The initial public offer (IPO) of SBFC Finance sailed through on the first day of the book-building process on Thursday, with the issue garnering over 1.91 times bids at close on Day 1.
Strong demand from retail and non-institutional investors helped the IPO get fully subscribed. The retail portion was subscribed 2.06 times, NII portion was subscribed 4.12 times, while the QIB portion was subscribed just 3%.
SBFC Finance is a non-deposit taking, non-banking financial company offering loans, including secured MSME loans and loans against gold.
The IPO, which comprises fresh equity issue of up to Rs 600 crore and an offer for sale (OFS) of up to Rs 425 crore, is priced in the range of Rs 54-57 per share. Investors can bid for a minimum of 260 shares and in multiples thereafter.
Analysts gave a mixed verdict, staying cautious on IPO with probable pressure on margins, profitability and rising risk of defaults.
At the upper price band of Rs 57 per share, the stock is valued at 3x P/BV trailing FY23 book.
“Considering subdued ROE profile of the company as well as high post issue adequacy of 50%, return ratios are expected to remain under pressure in coming years.
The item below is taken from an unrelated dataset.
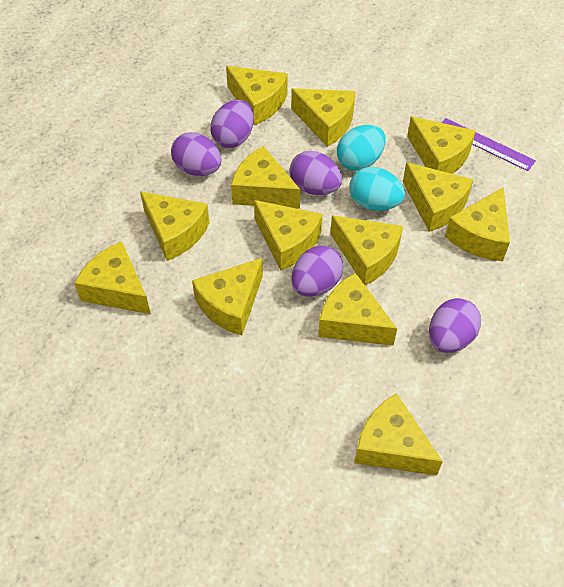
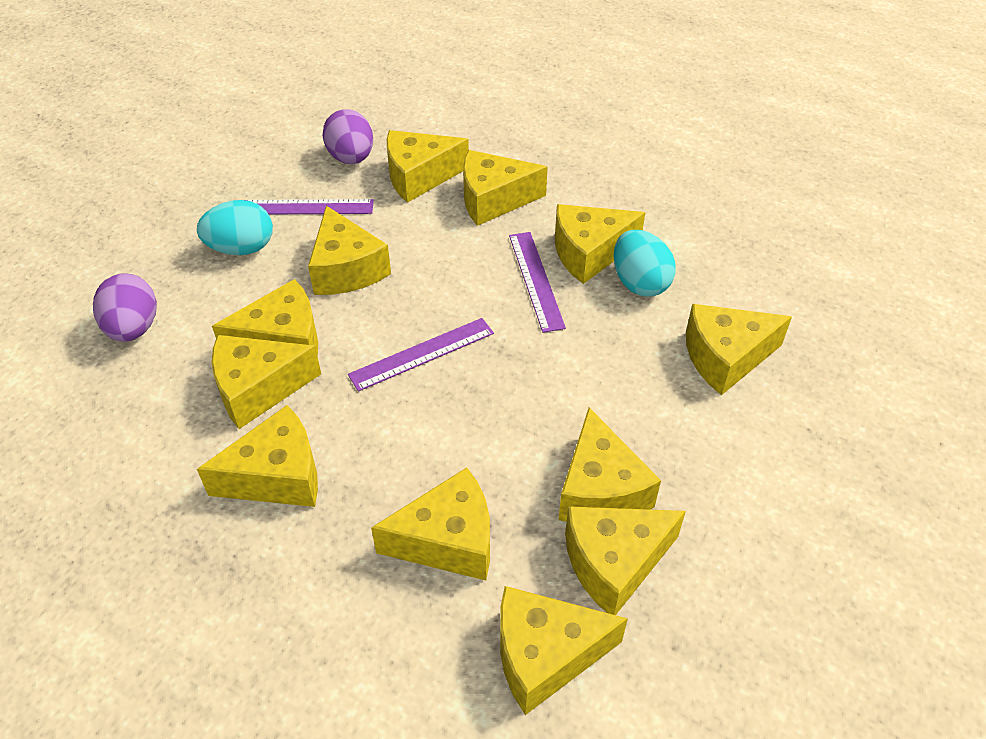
purple egg: [171,132,221,176] [210,100,254,148] [289,151,342,195] [291,245,343,297] [429,298,481,353] = 5 -> [93,273,157,342] [323,109,373,164] = 2
purple ruler: [442,118,536,171] = 1 -> [245,199,374,214] [348,318,494,392] [509,232,566,333] = 3
yellow cheese: [74,242,151,314] [140,191,209,261] [192,258,263,335] [226,66,288,126] [231,146,300,209] [254,200,322,271] [291,88,355,147] [318,273,397,346] [330,215,403,285] [354,393,443,476] [403,162,473,232] [407,116,476,174] [445,187,510,261] = 13 -> [197,405,318,507] [212,279,318,355] [212,335,321,429] [308,206,391,295] [371,468,490,581] [387,130,469,203] [463,150,548,226] [500,586,628,715] [555,204,645,284] [558,408,661,522] [565,506,686,615] [686,304,792,395] = 12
We have a cautious note on the issue,” said Incred Equities.
About 50% of the offer is reserved for qualified institutional buyers (QIBs), 15% for non-institutional investors (NII) and the rest 35% for retail investors.
Choice Broking said it views SBFC Finance to sustain a strong growth trajectory given the ample growth opportunities in the MSME segment and adequate capital with an additional boost to capital adequacy through a fresh issue of Rs 600 crore.
However, it added that rising competition in self-employed, secured MSME segments, high risky nature of focused segments, geographical risk and economic uncertainties are the key risks to the business while assigning a ‘subscribe with caution’ rating to the issue.
Meanwhile, LKP research recommended subscribing to the IPO, factoring the superlative return ratio (FY23 ROA of 3%), and further improvement post-fundraise.
The proceeds from the fresh issuance worth Rs 600 crore will be used to boost its capital base to meet future capital requirements.
The company has witnessed spread expansion from 7% in FY21 to 7.7% in FY23 despite monetary tightening due to effective re-pricing of loans as well as improved rating profile which has kept the cost of funds under check.
For the year ending March 2023, the company’s revenues were Rs 740 crore. The profit for the period was Rs 149.7 crore.
ICICI Securities, Axis Capital, and Kotak Mahindra Capital Company are the book-running lead managers, and KFin Technologies is the registrar of the offer.